Dean Stansel of Florida Gulf Coast University created an economic freedom index and ranking for the nation’s 355 Metropolitan Statistical Areas (MSA) and 29 metropolitan divisions.  (His article will appear in a forthcoming issue of the Journal of Regional Analysis and Policy.)  To determine levels of economic freedom, Stansel examined three areas – the size of government, takings and discriminatory taxation, and labor market freedom.
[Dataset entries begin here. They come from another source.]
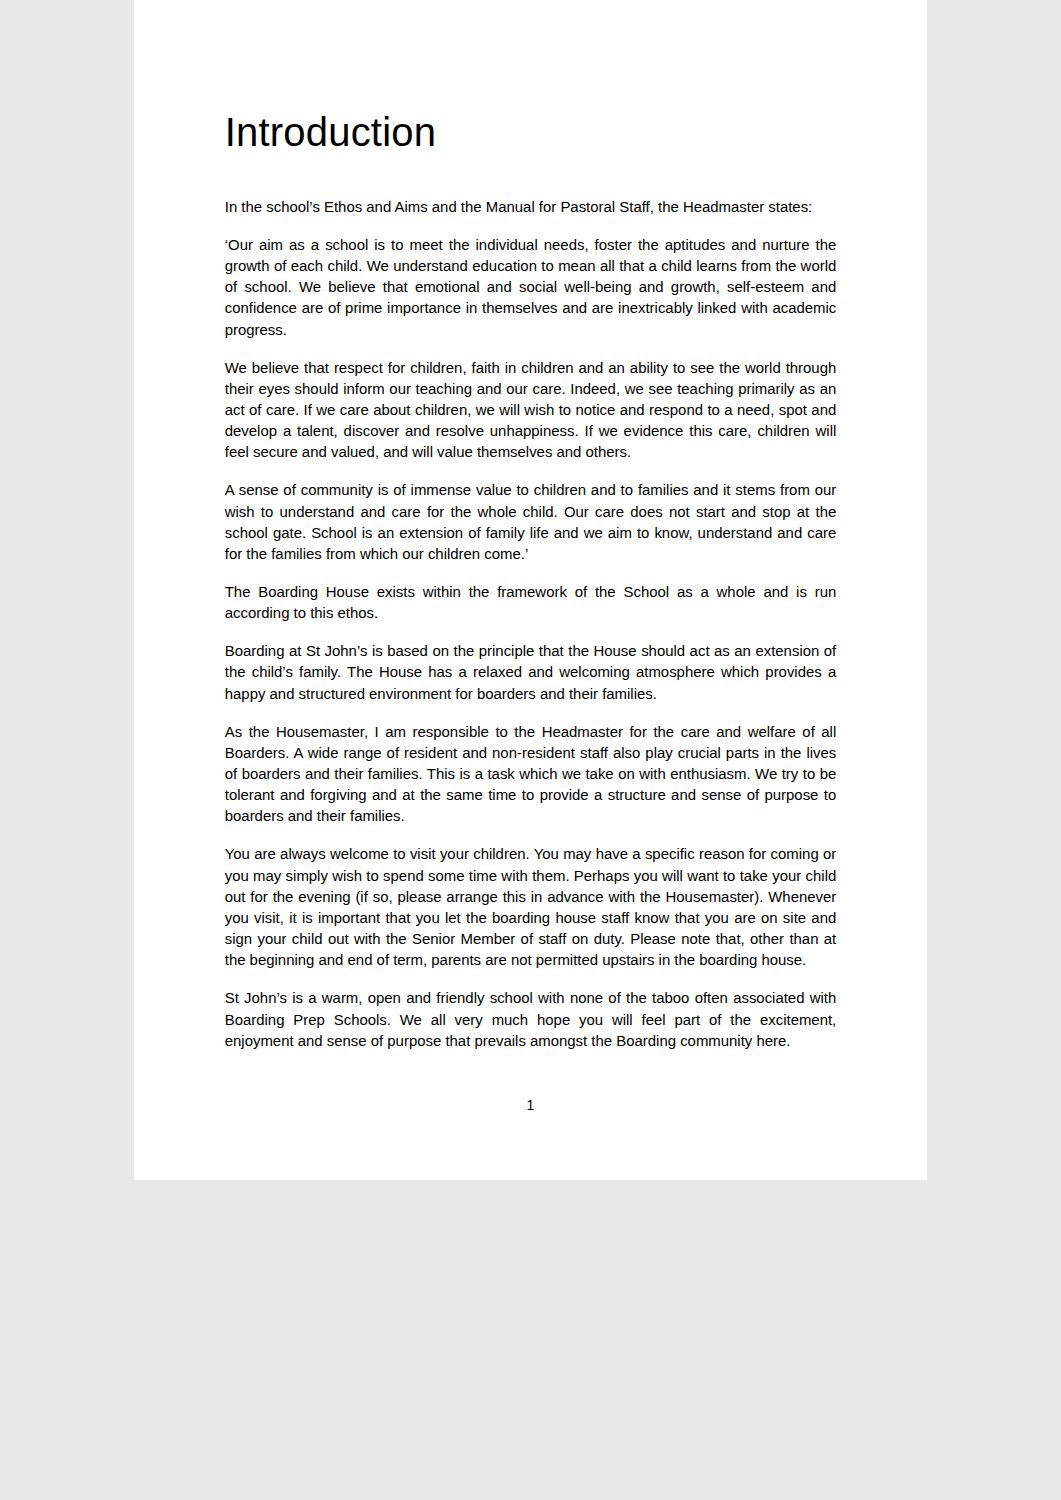Introduction
In the school’s Ethos and Aims and the Manual for Pastoral Staff, the Headmaster states:
‘Our aim as a school is to meet the individual needs, foster the aptitudes and nurture the growth of each child. We understand education to mean all that a child learns from the world of school. We believe that emotional and social well-being and growth, self-esteem and confidence are of prime importance in themselves and are inextricably linked with academic progress.
We believe that respect for children, faith in children and an ability to see the world through their eyes should inform our teaching and our care. Indeed, we see teaching primarily as an act of care. If we care about children, we will wish to notice and respond to a need, spot and develop a talent, discover and resolve unhappiness. If we evidence this care, children will feel secure and valued, and will value themselves and others.
A sense of community is of immense value to children and to families and it stems from our wish to understand and care for the whole child. Our care does not start and stop at the school gate. School is an extension of family life and we aim to know, understand and care for the families from which our children come.’
The Boarding House exists within the framework of the School as a whole and is run according to this ethos.
Boarding at St John’s is based on the principle that the House should act as an extension of the child’s family. The House has a relaxed and welcoming atmosphere which provides a happy and structured environment for boarders and their families.
As the Housemaster, I am responsible to the Headmaster for the care and welfare of all Boarders. A wide range of resident and non-resident staff also play crucial parts in the lives of boarders and their families. This is a task which we take on with enthusiasm. We try to be tolerant and forgiving and at the same time to provide a structure and sense of purpose to boarders and their families.
You are always welcome to visit your children. You may have a specific reason for coming or you may simply wish to spend some time with them. Perhaps you will want to take your child out for the evening (if so, please arrange this in advance with the Housemaster). Whenever you visit, it is important that you let the boarding house staff know that you are on site and sign your child out with the Senior Member of staff on duty. Please note that, other than at the beginning and end of term, parents are not permitted upstairs in the boarding house.
St John’s is a warm, open and friendly school with none of the taboo often associated with Boarding Prep Schools. We all very much hope you will feel part of the excitement, enjoyment and sense of purpose that prevails amongst the Boarding community here.
1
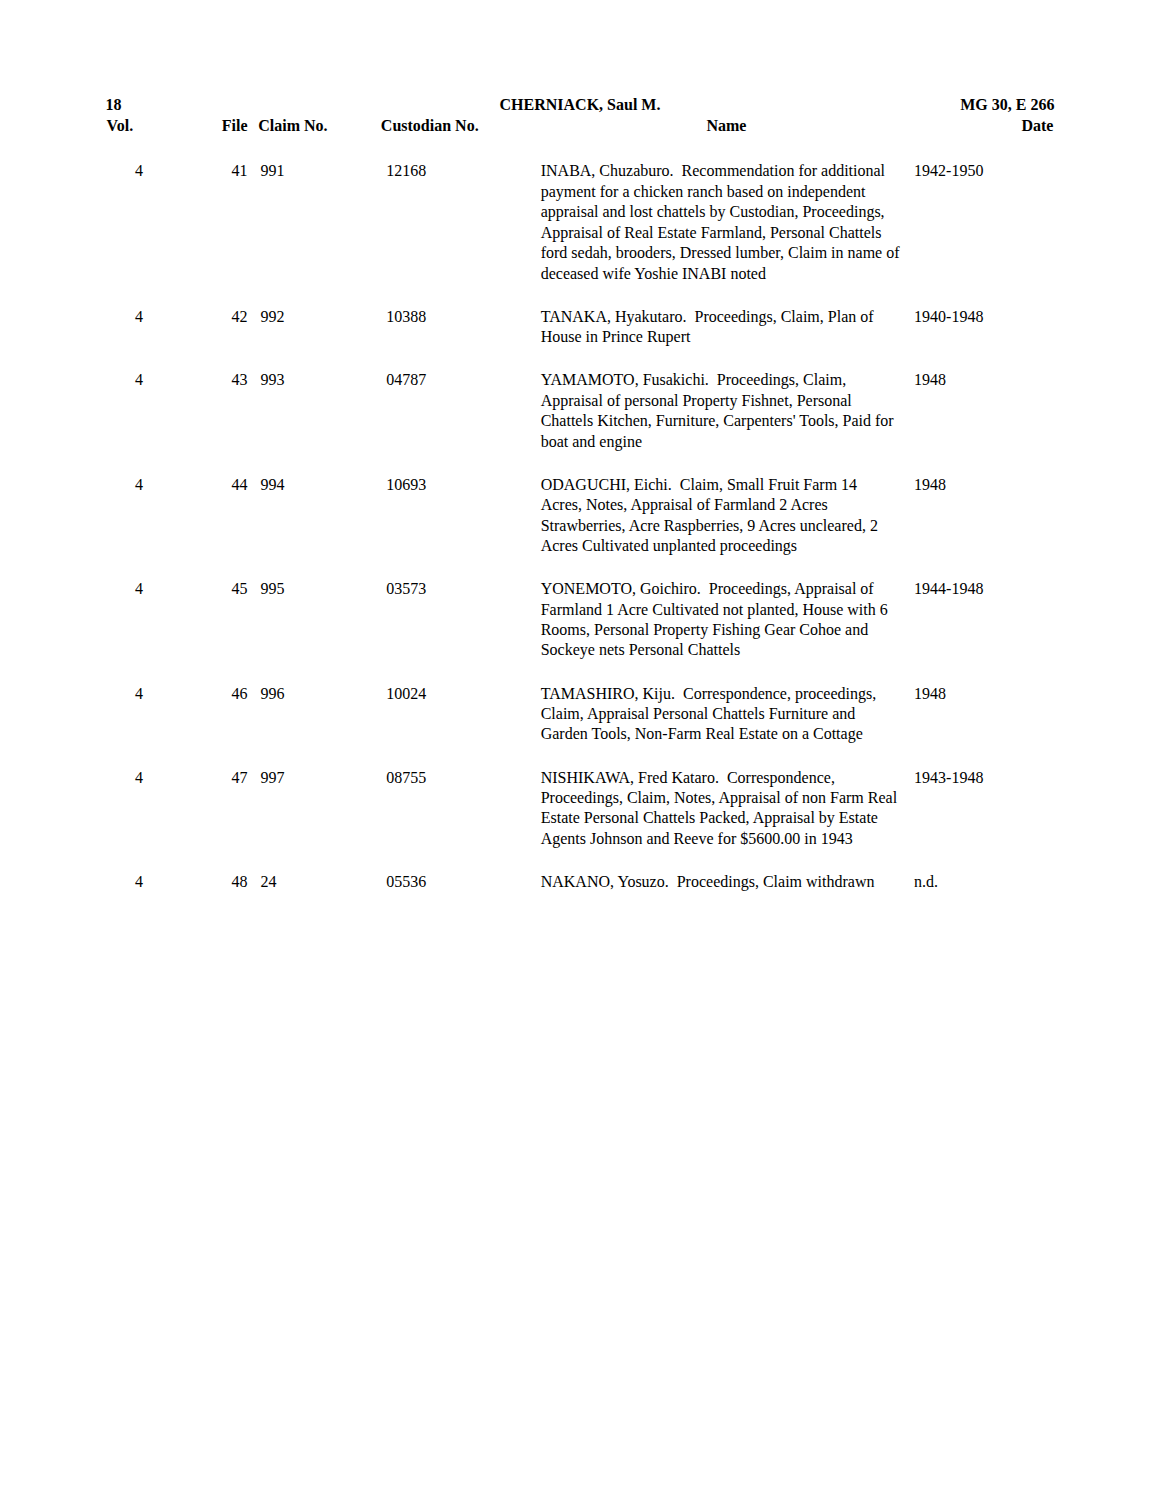18 CHERNIACK, Saul M. MG 30, E 266
| Vol. | File | Claim No. | Custodian No. | Name | Date |
| --- | --- | --- | --- | --- | --- |
| 4 | 41 | 991 | 12168 | INABA, Chuzaburo. Recommendation for additional payment for a chicken ranch based on independent appraisal and lost chattels by Custodian, Proceedings, Appraisal of Real Estate Farmland, Personal Chattels ford sedah, brooders, Dressed lumber, Claim in name of deceased wife Yoshie INABI noted | 1942-1950 |
| 4 | 42 | 992 | 10388 | TANAKA, Hyakutaro. Proceedings, Claim, Plan of House in Prince Rupert | 1940-1948 |
| 4 | 43 | 993 | 04787 | YAMAMOTO, Fusakichi. Proceedings, Claim, Appraisal of personal Property Fishnet, Personal Chattels Kitchen, Furniture, Carpenters' Tools, Paid for boat and engine | 1948 |
| 4 | 44 | 994 | 10693 | ODAGUCHI, Eichi. Claim, Small Fruit Farm 14 Acres, Notes, Appraisal of Farmland 2 Acres Strawberries, Acre Raspberries, 9 Acres uncleared, 2 Acres Cultivated unplanted proceedings | 1948 |
| 4 | 45 | 995 | 03573 | YONEMOTO, Goichiro. Proceedings, Appraisal of Farmland 1 Acre Cultivated not planted, House with 6 Rooms, Personal Property Fishing Gear Cohoe and Sockeye nets Personal Chattels | 1944-1948 |
| 4 | 46 | 996 | 10024 | TAMASHIRO, Kiju. Correspondence, proceedings, Claim, Appraisal Personal Chattels Furniture and Garden Tools, Non-Farm Real Estate on a Cottage | 1948 |
| 4 | 47 | 997 | 08755 | NISHIKAWA, Fred Kataro. Correspondence, Proceedings, Claim, Notes, Appraisal of non Farm Real Estate Personal Chattels Packed, Appraisal by Estate Agents Johnson and Reeve for $5600.00 in 1943 | 1943-1948 |
| 4 | 48 | 24 | 05536 | NAKANO, Yosuzo. Proceedings, Claim withdrawn | n.d. |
Of the ten “most free” metropolitan areas, seven are in Florida and two are in New Hampshire (Live Free or Die, you know).  Of the ten “least free” areas, six are in California and three are in New York.  Naples-Marco Island, FL MSA is the most free metro in the United States, while El Centro, CA MSA is the least free.  No NC MSAs made the list of the top 20 most or least free metropolitan areas.

So, how did North Carolina MSAs fare?  The following is a list of North Carolina MSAs from most free to least free (national rank):

Raleigh-Cary, NC MSA (49)
Durham-Chapel Hill, NC MSA (62)
Burlington, NC MSA (66)
Winston-Salem, NC MSA (76)
Jacksonville, NC MSA (80)
Greensboro-High Point, NC MSA (88)
Charlotte-Gastonia-Concord, NC-SC MSA (101)
Asheville, NC MSA (114)
Hickory-Lenoir-Morganton, NC MSA (123)
Goldsboro, NC MSA (129)
Fayetteville, NC MSA (133)
Greenville, NC MSA (173)
Rocky Mount, NC MSA (237)
Wilmington, NC MSA (273)

According to Stansel, the Raleigh-Cary MSA (includes Wake, Johnston, and Franklin counties) is the most free metro in North Carolina.  The Wilmington MSA (includes New Hanover, Brunswick, and Pender counties) is, by far, the least free.

Yes, the Durham-Chapel Hill MSA rank shocked me too.  It is important to note that MSAs are not simply administrative divisions (e.g. cities, municipalities, or counties) but broad geographic regions as defined by the U.S. Office of Management and Budget.  Indeed, the Durham-Chapel Hill MSA includes Durham, Orange, Chatham, and Person counties.